**Texto extraído:**
────────

“–de
veras me veo bien?
–para lo fea que eres... más o menos...”
–para lo fea que eres... más o menos...”
Aquí no cabe ni el polvo. Esta casa se está sumiendo. Por estas calles, hace tanto, anduvo
la Japonesa. Eran otros tiempos. La fiesta: el triunfo de Don Alejo.
Esta estación Los Olivos es un paradero del
tiempo. Sus límites son invisibles pero inexorables.
El lugar sin límites se vive a la vuelta de
la esquina de la Ludo, una cabeza que es capaz de recordarlo todo, pero incapaz
de guardarse. Una sombra que se está yendo con el viento, en la calle, hacia la
plaza; o con la casa, entre los bailes, hacia el lodo.
A través de una “loca”, como se nombra a sí
misma la Manuela, vivimos el desencanto y la certeza humana de haber tenido
tiempos mejores. Eso se refleja en la construcción de un pueblo, que se cimenta
en sueños y promesas mientras va deconstruyéndose material y espiritualmente.

────────

**Extracto de la fuente:**
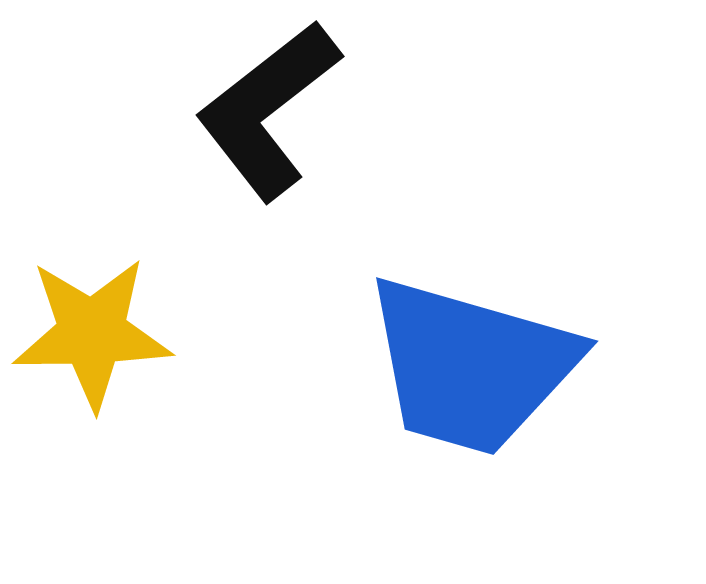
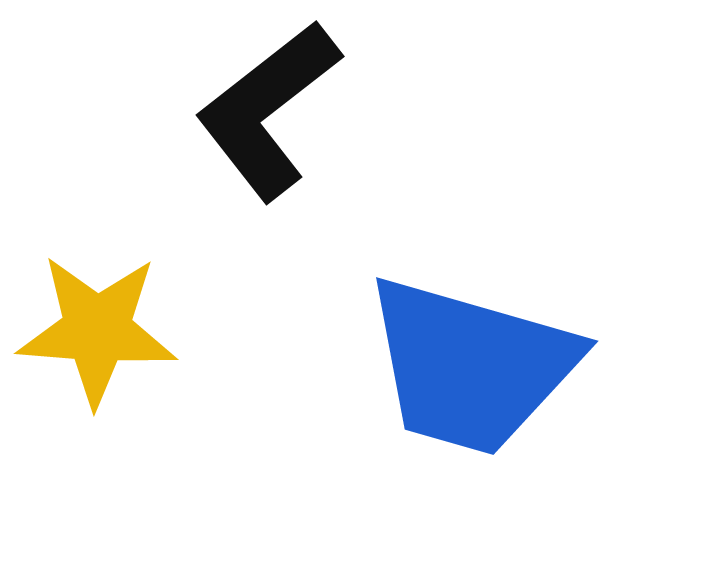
yellow star: moved 5 px right, 3 px up; rotated 5 degrees clockwise
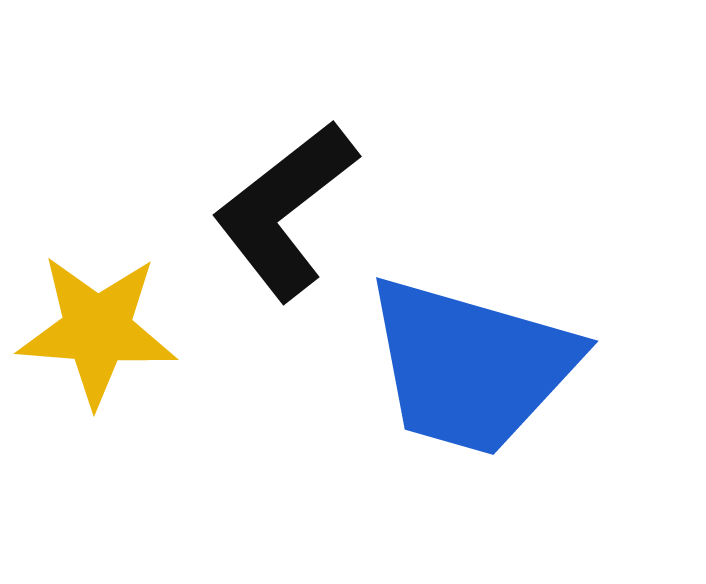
black L-shape: moved 17 px right, 100 px down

────────

**Detalles de la tarea:**
Resume el texto extraído en dos oraciones, por favor.

**Ejercicio resuelto:**
La estación Los Olivos aparece como un paradero del tiempo, de límites invisibles pero inexorables, donde una casa se está sumiendo en calles por las que en otros tiempos anduvo la Japonesa. A través de la Manuela, que se nombra a sí misma "loca", se viven el desencanto y la certeza de haber tenido tiempos mejores, reflejados en un pueblo que se cimenta en sueños y promesas mientras se deconstruye material y espiritualmente.